▶ [TRY IT] Match on the string "lines" in the entries below and return every matching line.

==== DATA SUPPLIED ====

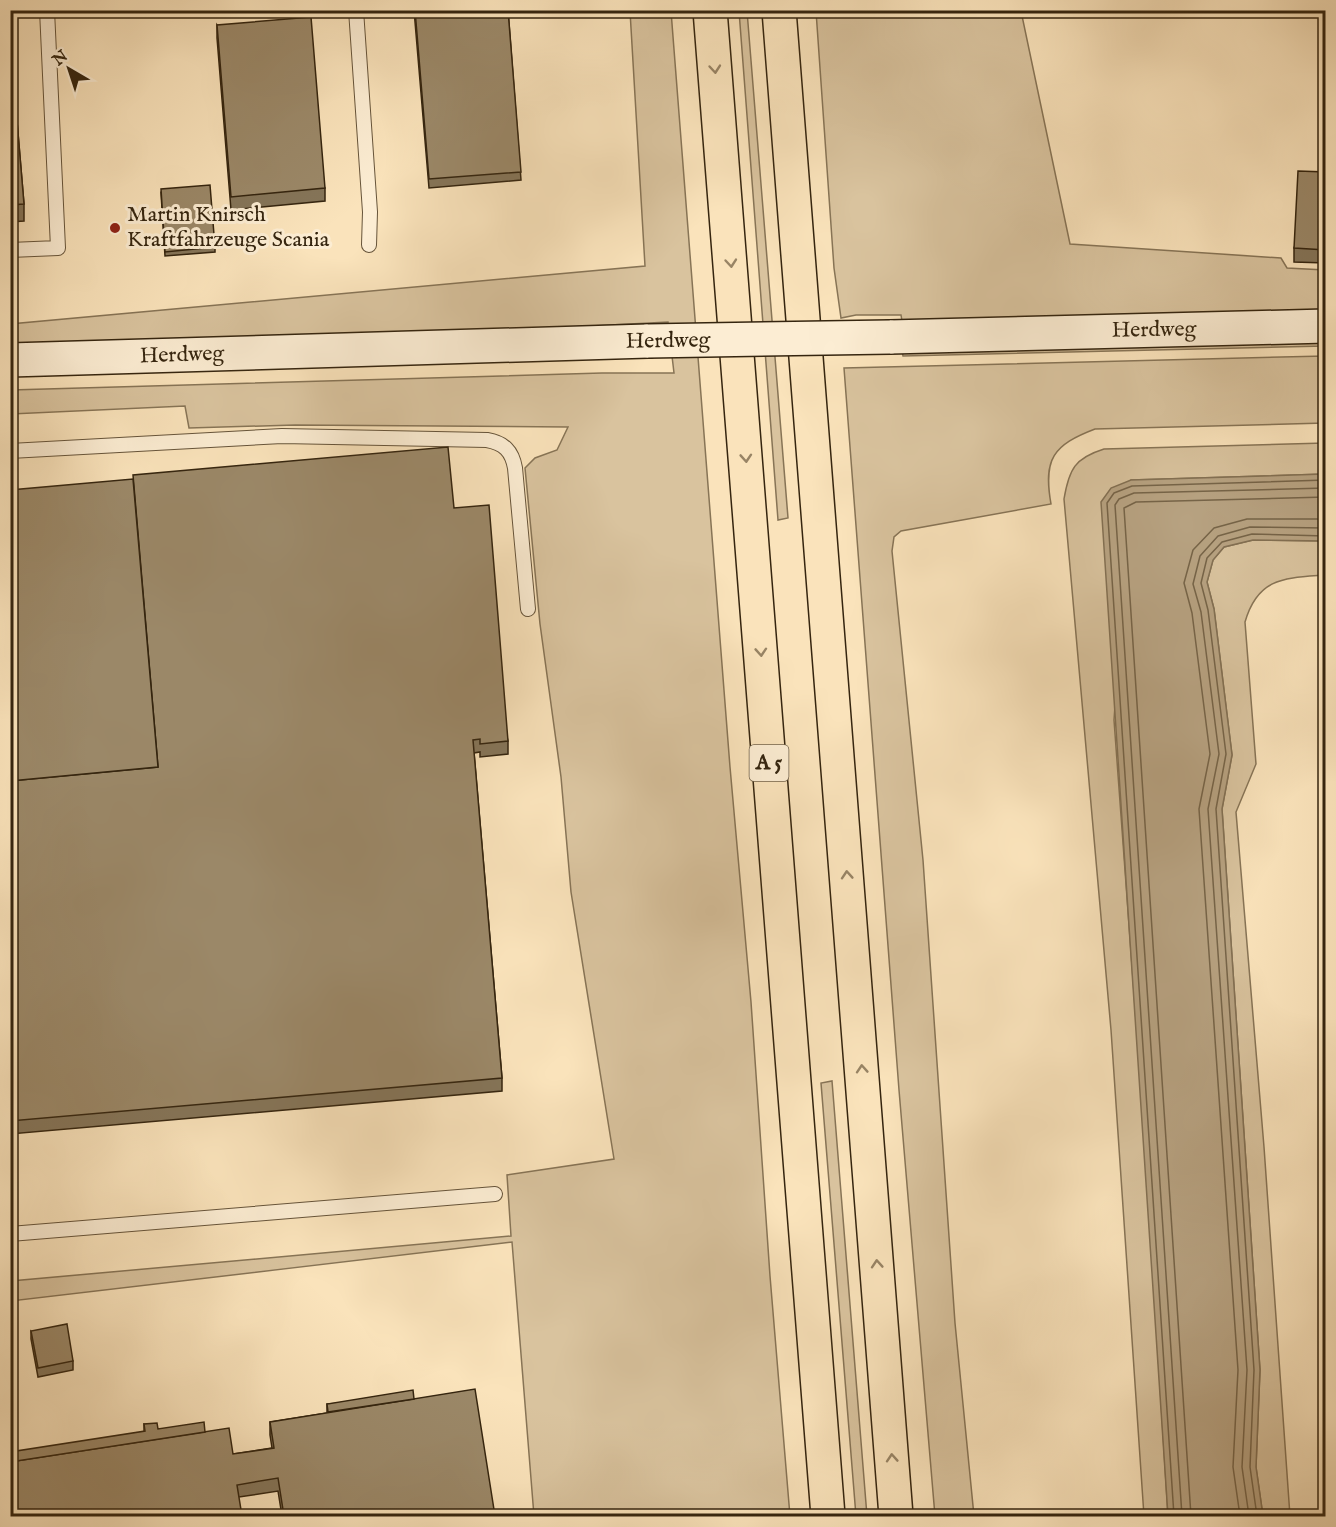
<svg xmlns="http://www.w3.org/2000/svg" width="1336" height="1527" font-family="'IM FELL English',serif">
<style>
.green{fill:#d9c39e;stroke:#877456;stroke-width:1.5}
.water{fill:#b7a281;stroke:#837053;stroke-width:1.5}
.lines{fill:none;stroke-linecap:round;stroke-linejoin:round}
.shore{stroke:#766448;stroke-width:1.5}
.service-casing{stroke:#66543a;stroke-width:16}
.secondary-casing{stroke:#35250f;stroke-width:36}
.motorway-casing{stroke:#35250f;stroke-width:36}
.service{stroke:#fcedd3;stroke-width:14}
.secondary{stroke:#fcedd3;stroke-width:33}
.motorway{stroke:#fae3bb;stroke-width:33}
.secondary-bridge-casing{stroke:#35250f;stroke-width:36;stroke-linecap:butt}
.secondary-bridge{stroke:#fcedd3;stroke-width:33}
.wall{fill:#857559;stroke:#35250f;stroke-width:1.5}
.building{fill:#9b8868;stroke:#35250f;stroke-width:1.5}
.oneway{stroke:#988465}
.poi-dot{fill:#8f2418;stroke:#fcedd3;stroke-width:2}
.labels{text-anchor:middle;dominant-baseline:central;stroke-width:6;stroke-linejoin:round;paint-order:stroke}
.shield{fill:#fcedd3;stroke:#71614a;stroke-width:1.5}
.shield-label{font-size:21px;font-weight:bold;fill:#35250f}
.poi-label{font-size:22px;fill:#35250f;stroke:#fcedd3;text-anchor:start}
.street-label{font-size:22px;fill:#35250f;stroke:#fcedd3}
</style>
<rect width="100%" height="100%" fill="#fae3bb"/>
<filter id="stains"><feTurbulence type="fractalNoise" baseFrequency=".00333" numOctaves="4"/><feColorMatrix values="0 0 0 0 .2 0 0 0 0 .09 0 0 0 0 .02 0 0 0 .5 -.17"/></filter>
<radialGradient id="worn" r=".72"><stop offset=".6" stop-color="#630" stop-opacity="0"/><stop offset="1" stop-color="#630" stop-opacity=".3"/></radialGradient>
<g class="green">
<path d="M 630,11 L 671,11 L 730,767 L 751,1002 L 770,1276 L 790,1516 L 534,1516 L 512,1242 L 11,1301 L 11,1281 L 511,1236 L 507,1175 L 614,1159 L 571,892 L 561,777 L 540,624 L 525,468 L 535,458 L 557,450 L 568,427 L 295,425 L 189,428 L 185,406 L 11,414 L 11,390 L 602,373 L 674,373 L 668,322 L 476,332 L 11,349 L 10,324 L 645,266 Z"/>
<path d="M 739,11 L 747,11 L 788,518 L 778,520 Z"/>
<path d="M 816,11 L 1021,11 L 1070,244 L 1281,258 L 1287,268 L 1325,270 L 1325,314 L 902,321 L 901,315 L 856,315 L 841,318 L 834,268 Z"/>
<path d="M 1326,341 L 1325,346 L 903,356 L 902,351 Z"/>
<path d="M 1325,356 L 1325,423 L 1095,429 C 1053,445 1043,459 1051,504 L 901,531 L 894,537 L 892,551 L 923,860 L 955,1323 L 974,1516 L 935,1516 L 899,1090 L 844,368 Z"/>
<path d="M 1325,443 L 1325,474 L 1131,480 L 1114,720 L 1146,1157 L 1168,1516 L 1144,1516 L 1111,1030 L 1064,499 C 1069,469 1075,458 1104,449 Z"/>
<path d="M 1253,540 L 1325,541 L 1325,575 C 1285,578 1258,577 1245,622 L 1256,764 L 1236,812 L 1264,1147 L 1290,1516 L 1263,1516 L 1256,1467 L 1260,1370 L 1222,809 L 1232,755 L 1214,609 L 1207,582 L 1213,560 L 1224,547 Z"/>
<path d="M 832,1081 L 867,1516 L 856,1516 L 821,1083 Z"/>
</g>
<path class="water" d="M 1325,474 L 1325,541 L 1253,540 L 1224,547 L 1213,560 L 1207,582 L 1214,609 L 1232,755 L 1222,809 L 1260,1370 L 1256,1467 L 1263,1516 L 1168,1516 L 1101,502 L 1111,488 L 1131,480 Z"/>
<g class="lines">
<g class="shore">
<path d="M 1174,1516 L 1107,503 L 1114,493 L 1132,486 L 1326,480"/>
<path d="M 1182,1516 L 1115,505 L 1119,499 L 1134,493 L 1326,488"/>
<path d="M 1191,1516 L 1124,508 L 1136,502 L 1326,497"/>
<path d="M 1240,1516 L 1233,1467 L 1238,1370 L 1199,809 L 1210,754 L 1192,613 L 1184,583 L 1193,550 L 1214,528 L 1247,519 L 1326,519"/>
<path d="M 1249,1516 L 1242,1467 L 1247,1370 L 1208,809 L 1219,754 L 1201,612 L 1193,584 L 1200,556 L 1218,536 L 1250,527 L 1326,528"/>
<path d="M 1257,1516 L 1250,1467 L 1254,1370 L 1216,809 L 1226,754 L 1208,610 L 1201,583 L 1207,558 L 1222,542 L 1252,534 L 1326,536"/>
</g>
<g class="service-casing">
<g id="service">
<path d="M 356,10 L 370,212 L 369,245"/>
<path d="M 10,250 L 58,248 L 47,10"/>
<path d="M 10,451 L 282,436 L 487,440 C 504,443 512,451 515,468 L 528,609"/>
<path d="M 10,1234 L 495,1194"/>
</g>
</g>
<g class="secondary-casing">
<g id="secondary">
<path d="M 890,337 L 1326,326"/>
<path d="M 10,360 L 648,341"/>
</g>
</g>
<g class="motorway-casing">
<g id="motorway">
<path d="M 710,10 L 828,1516"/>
<path d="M 779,10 L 896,1516"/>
</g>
</g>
<use href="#service" class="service"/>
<use href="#secondary" class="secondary"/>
<use href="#motorway" class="motorway"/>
<g class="secondary-bridge-casing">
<path id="secondary-bridge" d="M 648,341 L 890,337"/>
</g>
<use href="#secondary-bridge" class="secondary-bridge"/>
</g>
<g class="wall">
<path d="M 414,10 L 508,10 L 521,180 L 429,188 Z"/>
<path d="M 217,25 L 325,188 L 325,201 L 231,210 L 217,38 Z"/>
<path d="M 10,38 L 24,204 L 24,221 L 10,222 Z"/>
<path d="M 1326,172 L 1326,263 L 1294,262 L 1294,248 Z"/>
<path d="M 161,193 L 215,247 L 215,252 L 165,256 Z"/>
<path d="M 10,490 L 454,508 L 508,741 L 508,754 L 480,757 L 480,752 L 474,753 L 502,1078 L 502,1091 L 10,1134 Z"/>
<path d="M 1326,708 L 1326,726 L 1321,724 L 1319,717 L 1319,712 Z"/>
<path d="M 1326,728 L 1326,790 L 1323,743 L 1321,741 L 1321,737 Z"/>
<path d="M 1322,911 L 1326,911 L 1326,971 L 1322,924 Z"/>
<path d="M 31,1331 L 73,1361 L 73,1370 L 38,1377 L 31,1339 Z"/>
<path d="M 10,1342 L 14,1364 L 14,1373 L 10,1373 Z"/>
<path d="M 414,1399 L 495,1516 L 282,1516 L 278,1491 L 239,1497 L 144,1431 L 144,1424 L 158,1429 L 205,1432 L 233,1454 L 272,1448 L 270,1435 L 270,1422 L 327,1413 L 327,1404 Z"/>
</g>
<g class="building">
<path d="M 415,10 L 508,10 L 521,172 L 429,179 Z"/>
<path d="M 311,17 L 325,188 L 231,197 L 217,25 Z"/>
<path d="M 10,38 L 24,204 L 10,205 Z"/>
<path d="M 1298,171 L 1326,172 L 1326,250 L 1294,248 Z"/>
<path d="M 210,185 L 215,247 L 165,252 L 161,189 Z"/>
<path d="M 448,447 L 454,508 L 489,505 L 498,616 L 508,741 L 480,744 L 480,739 L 473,740 L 502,1078 L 10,1121 L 10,781 L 158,767 L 133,475 Z"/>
<path d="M 133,479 L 158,767 L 10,781 L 10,490 Z"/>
<path d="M 1326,708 L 1326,721 L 1321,719 L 1319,712 L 1321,709 Z"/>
<path d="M 1326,728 L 1326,738 L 1323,738 L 1323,739 L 1321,737 L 1322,730 Z"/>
<path d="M 1323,738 L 1326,738 L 1326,777 Z"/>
<path d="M 1322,911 L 1326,911 L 1326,958 Z"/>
<path d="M 67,1324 L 73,1361 L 38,1368 L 31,1331 Z"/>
<path d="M 10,1342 L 14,1364 L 10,1365 Z"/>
<path d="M 475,1389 L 495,1516 L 284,1516 L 278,1478 L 237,1485 L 242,1516 L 10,1516 L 10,1462 L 229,1428 L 233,1454 L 274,1448 L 270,1422 Z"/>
<path d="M 413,1390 L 414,1399 L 328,1412 L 327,1404 Z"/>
<path d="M 204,1422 L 205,1432 L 10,1462 L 10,1452 L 145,1431 L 144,1424 L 157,1423 L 158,1429 Z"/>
</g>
<defs><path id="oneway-chevron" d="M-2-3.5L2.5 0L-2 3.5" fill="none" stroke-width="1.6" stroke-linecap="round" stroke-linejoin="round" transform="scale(1.5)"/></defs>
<g class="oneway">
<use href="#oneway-chevron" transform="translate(715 69) rotate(85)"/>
<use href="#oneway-chevron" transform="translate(731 263) rotate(85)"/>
<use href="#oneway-chevron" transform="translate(746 458) rotate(86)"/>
<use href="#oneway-chevron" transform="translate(761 652) rotate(86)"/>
<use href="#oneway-chevron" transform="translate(847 875) rotate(-94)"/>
<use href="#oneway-chevron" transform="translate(862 1069) rotate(-94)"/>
<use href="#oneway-chevron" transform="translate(877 1264) rotate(-94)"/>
<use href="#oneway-chevron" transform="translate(892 1458) rotate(-94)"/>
</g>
<circle class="poi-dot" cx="115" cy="228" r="6"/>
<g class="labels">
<rect class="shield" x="749.5" y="745" width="39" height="36" rx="4.5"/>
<g class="shield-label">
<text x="769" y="763">A 5</text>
</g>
<g class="poi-label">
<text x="127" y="215">Martin Knirsch<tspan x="127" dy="25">Kraftfahrzeuge Scania</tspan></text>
</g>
<g class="street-label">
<text transform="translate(1154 330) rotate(-1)">Herdweg</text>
<text transform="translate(668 341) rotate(-1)">Herdweg</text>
<text transform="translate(182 355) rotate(-2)">Herdweg</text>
</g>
</g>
<rect width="1336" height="1527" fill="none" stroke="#fae3bb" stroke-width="36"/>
<rect x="12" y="12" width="1312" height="1503" fill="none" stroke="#35250f" stroke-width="3"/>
<rect x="18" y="18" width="1300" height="1491" fill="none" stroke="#35250f" stroke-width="1.5"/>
<g transform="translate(69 69) rotate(321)" stroke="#fcedd3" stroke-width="4.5" paint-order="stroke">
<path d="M0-4.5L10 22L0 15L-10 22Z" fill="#35250f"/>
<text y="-9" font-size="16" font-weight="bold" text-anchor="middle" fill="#35250f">N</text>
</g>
<rect width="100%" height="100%" filter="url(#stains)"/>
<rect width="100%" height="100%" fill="url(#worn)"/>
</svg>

====

▶ [OUTPUT OF THE EXERCISE]
.lines{fill:none;stroke-linecap:round;stroke-linejoin:round}
<g class="lines">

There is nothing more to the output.